Easy as PI Weather Station – putting it all together

Sorry it has taken me so long to continue with this series. There were little things that got in the way such as C*****19, and going through redundancy but lets put those little things aside and recap. Last time we created a web service using node Express which will be used to capture environmental data from our Raspberry PI Sense Hat.

In this article we are going to hook things up by sending the data collected from the Raspberry PI, to our web service. We will also be updating our endpoints to handle the data correctly. Let’s get started!

First of all open the collector.py file.

We are going to POST the data to our web service endpoint. Find the line where we are checking if we have reached the interval and replace it with the code shown here.

if minute_count == MEASUREMENT_INTERVAL:                                                                                 
    # Create the payload object                                                                                          
    payload = {                                                                                                              
    'date':dt.strftime("%Y/%m/%d %H:%M:%S"),                                                                             
    'temperature':round(temp_c,2),                                                                                       
    'pressure':round(sense.get_pressure(),2),                                                                            
    'humidity':round(sense.get_humidity(),2),                                                                        
    }                                                                                                                     
    data = urllib.urlencode(payload)                                                                                     
    request = urllib2.Request(END_POINT,data)                                                                            
    response = urllib2.urlopen(request).read()                                                                           
    print(payload)                                                                                           
    minute_count = 0;   

We are using a couple of Python libraries called urllib and urllib2 to do the heavy lifting of encoding our payload and sending it across to our Node.js server.

All that is left is to add the new endpoint to our Node.js server to process the request and update the list to return an actual list of weather data. Exciting eh! Open up another terminal session and navigate to the server directory. Using your editor of choice open up the index.js file.

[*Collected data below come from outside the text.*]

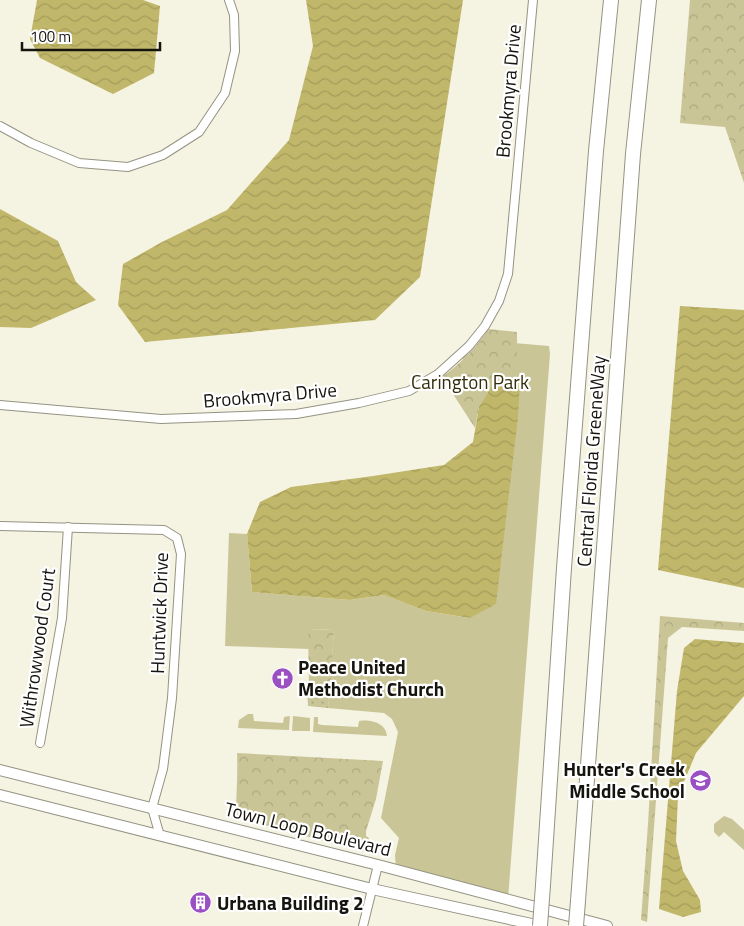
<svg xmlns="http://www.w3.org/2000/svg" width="744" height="926" font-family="'Titillium Web',sans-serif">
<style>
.grass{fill:#cac596}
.park{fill:url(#park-crowns)}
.garden{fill:url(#garden-dots)}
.water{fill:url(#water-waves)}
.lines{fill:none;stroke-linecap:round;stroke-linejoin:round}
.street-casing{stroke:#949383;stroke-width:10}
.secondary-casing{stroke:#949383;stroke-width:12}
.highway-casing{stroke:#949383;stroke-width:16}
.street{stroke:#fff;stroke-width:8}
.secondary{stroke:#fff;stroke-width:10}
.highway{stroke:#fff;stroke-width:14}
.highway-bridge-casing{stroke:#949383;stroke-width:16;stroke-linecap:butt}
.highway-bridge{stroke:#fff;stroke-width:14}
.labels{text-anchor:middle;stroke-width:4.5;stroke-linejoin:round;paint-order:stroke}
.street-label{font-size:19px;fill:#15140e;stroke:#fff}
.park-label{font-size:19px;fill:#322e0b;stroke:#fff}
.poi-label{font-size:19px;font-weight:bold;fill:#15140e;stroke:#fff;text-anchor:start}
</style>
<defs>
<pattern id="park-crowns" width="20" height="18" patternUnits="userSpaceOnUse" patternTransform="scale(1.25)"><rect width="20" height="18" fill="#cac596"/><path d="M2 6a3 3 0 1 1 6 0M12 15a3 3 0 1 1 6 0" fill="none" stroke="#ada880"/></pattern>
<pattern id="garden-dots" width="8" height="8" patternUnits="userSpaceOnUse" patternTransform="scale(1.25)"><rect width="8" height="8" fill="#cac596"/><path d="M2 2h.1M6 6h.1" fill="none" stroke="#ada880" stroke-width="1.8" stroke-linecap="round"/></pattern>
<pattern id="water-waves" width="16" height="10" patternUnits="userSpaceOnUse" patternTransform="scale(1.25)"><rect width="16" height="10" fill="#c1b76a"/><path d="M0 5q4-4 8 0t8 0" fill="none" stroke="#a59c5b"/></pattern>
</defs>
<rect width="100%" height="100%" fill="#f5f3e2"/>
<g class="grass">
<path d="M490,341L549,346L550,354L508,899L396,870L395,855L399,838L381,818L398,732L392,719L384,713L328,708L334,630L309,629V649L225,646L229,533L247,534L252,592L350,600L384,595L426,611L470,618L479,407L461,399L463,357Z"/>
<path d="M248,714H253L254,721L283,723L284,717L290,716L289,730L238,728L239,720Z"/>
<path d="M293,716L310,718V731H292Z"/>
<path d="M314,717H318V724L322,725L358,727L359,721C371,719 386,723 387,736L313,732Z"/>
<path d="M724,816L732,819L744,830V850L724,832L719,837L714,832V824Z"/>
</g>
<g class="park">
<path d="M690,0H744V183L725,127L680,123Z"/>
<path d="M488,329L517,332V361L494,383L479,407L475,428L442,377C460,364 476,348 488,329Z"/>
<path d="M660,616L744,623V631L682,627L668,638L647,922L641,920L648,824Z"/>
<path d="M308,629L334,630L330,689L309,688Z"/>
<path d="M237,753L383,761L376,799L366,831V836L369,838L368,849L365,852L236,817C236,796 238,774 237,753Z"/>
</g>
<path class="garden" d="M307,686L330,689L328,708L308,706Z"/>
<g class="water">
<path d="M37,0H143L160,6L154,73L113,94L40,58L30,39Z"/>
<path d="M306,0H463L420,277L375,320L145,342L118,305L123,264L162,242L227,210L289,140L313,46Z"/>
<path d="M0,209L58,241L76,282L96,300L31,328L0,327Z"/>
<path d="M680,306L744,310V588L658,570Z"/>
<path d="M520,381L518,417L496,604L470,618L426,611L384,595L350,600L252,592L247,534L260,502L291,487L373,476L444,465L473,442L479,407L494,383Z"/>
<path d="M695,639L744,643V696L696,753L678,796L676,841L683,871L700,900L701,912L683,917L659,909L677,691L684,648Z"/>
</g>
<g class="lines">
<defs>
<g id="street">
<path d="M0,126L31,143L79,163L128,167L163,155L199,132L225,93L235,51L234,15L229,0"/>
<path d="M0,405L161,419L296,414L359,403L409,391L438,374L469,346L485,326L499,301L508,274L533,0"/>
<path d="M0,526L164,530L177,538L181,554L172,698L163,769L152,808L160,836"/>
<path d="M40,743L62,618L68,527"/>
<path d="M363,926L378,865"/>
</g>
<g id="secondary">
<path d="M0,770L378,865L607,926"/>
<path d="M0,795L372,889L541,926"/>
</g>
<g id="highway">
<path d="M543,885L564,568L596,151L611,0"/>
<path d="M578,901L633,154L649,0"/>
</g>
</defs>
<use href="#street" class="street-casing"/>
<use href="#secondary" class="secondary-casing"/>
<use href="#highway" class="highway-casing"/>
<use href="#street" class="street"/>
<use href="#secondary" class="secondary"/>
<use href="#highway" class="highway"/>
<defs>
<g id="highway-bridge">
<path d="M540,926L543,885"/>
<path d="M576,926L578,901"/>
</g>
</defs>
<use href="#highway-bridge" class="highway-bridge-casing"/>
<use href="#highway-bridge" class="highway-bridge"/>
</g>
<defs>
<symbol id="church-disc" viewBox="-11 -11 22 22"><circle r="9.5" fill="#9a50c3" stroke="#fff"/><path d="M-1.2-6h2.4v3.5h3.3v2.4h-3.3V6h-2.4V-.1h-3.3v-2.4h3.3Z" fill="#fff"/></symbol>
<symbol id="school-disc" viewBox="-11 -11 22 22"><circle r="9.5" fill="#9a50c3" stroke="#fff"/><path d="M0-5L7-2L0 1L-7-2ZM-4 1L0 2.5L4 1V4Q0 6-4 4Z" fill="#fff"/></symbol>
<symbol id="building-disc" viewBox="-11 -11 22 22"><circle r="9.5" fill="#9a50c3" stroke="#fff"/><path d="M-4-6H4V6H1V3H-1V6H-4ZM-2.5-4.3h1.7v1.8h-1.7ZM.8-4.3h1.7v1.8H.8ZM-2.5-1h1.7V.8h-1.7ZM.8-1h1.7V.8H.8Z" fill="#fff"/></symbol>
</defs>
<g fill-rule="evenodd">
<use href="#church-disc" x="270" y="666" width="25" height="25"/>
<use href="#school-disc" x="688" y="768" width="25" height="25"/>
<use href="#building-disc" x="188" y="890" width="25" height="25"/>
</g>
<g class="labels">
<g class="street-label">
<text transform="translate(508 91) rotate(-85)" y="7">Brookmyra Drive</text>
<text transform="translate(270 395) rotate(-5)" y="7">Brookmyra Drive</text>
<text transform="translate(591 461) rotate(-86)" y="7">Central Florida GreeneWay</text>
<text transform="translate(159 613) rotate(-88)" y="7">Huntwick Drive</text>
<text transform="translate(37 648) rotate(-82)" y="7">Withrowwood Court</text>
<text transform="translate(308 829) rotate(14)" y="7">Town Loop Boulevard</text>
</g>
<g class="park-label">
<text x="470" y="389">Carington Park</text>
</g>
<g class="poi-label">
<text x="298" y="674">Peace United<tspan x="298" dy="22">Methodist Church</tspan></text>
<text x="685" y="776" text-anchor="end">Hunter's Creek<tspan x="685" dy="22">Middle School</tspan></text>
<text x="217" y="910">Urbana Building 2</text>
</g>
</g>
<path d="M22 42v8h138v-8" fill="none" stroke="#15140e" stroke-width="2.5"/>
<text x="30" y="42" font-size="15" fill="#15140e" stroke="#ffffff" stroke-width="4" paint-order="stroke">100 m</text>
</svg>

Update the endpoints as shown below.

// Provide service meta data
app.get('/api/environment/meta', (req,res) => {
    res.header("Access-Control-Allow-Origin", "*");
    res.send({
        averageTemp:averageTemp,
        count:data.length,
        lastEntry:lastEntry
    } );
} );

// List all entries
app.get('/api/environment/entries', (req,res) => {
    res.header("Access-Control-Allow-Origin", "*");
    res.send(data);
} );

app.post('/api/environment', (req,res) => {
    if (!isValid(req.body)) {
        res.status(400).send('Invalid request, required fields missing.');
        return;
    }
    const count = data.length + 1;
    const entry = {
        id:count,
        date:req.body.date,
        temperature:req.body.temperature,
        pressure:req.body.pressure,
        humidity:req.body.humidity
    }
    lastEntry = entry;
    total += parseFloat(req.body.temperature);
    averageTemp = total / count;
    data.push(entry);
    res.json(entry);
} );

You may recall last time we added a dummy /api/environment/entries endpoint which simply returned an empty array.

Let’s flesh this out. The endpoint is defined as a POST method which means data is sent as part of the body of the request. We validate that we do indeed have a body then update the count metric. We then build a JSON object by pulling out the parts of the request we are interested in. Finally we update the lastEntry variable, work out the average temperature to date before updating our list.

With these changes in place we can run our collector and Node.js server to see the end to end implementation working in all its glory. I would recommend opening two separate terminals and laying them out side-by-side.

In the terminal for the Python collector start the data harvest using the command python collector.py. On your PI you should see regular temperature updates on the matrix display.

Raspberry PI Weather Station
Weather station running in the Raspberry PI

In the second terminal ensure you are in the collector/server directory and start the Node.js server using the command node index.js. If all is well you will see the message Listening on port 3000.

Terminal sessions running the collector and  Node.js server
Terminals sessions showing the collector and Node.js server running on the PI

After a while you will see entries printed in the server console indicating that the weather data has collected from the PI and sent it to our server.

Now comes the exciting bit. We can try out our new endpoints. Open a new browser tab and check the new endpoints are functioning correctly.

http://raspberrypi:3000/api/environment/entries

http://raspberrypi:3000/api/environment/meta

The new endpoints shown using the RESTED Chrome extension

All good? Great! What would be good is if we could somehow visualize our data in an attractive way. Well that’s the subject for the next and final instalment where we will be diving into the wonderful world of D3.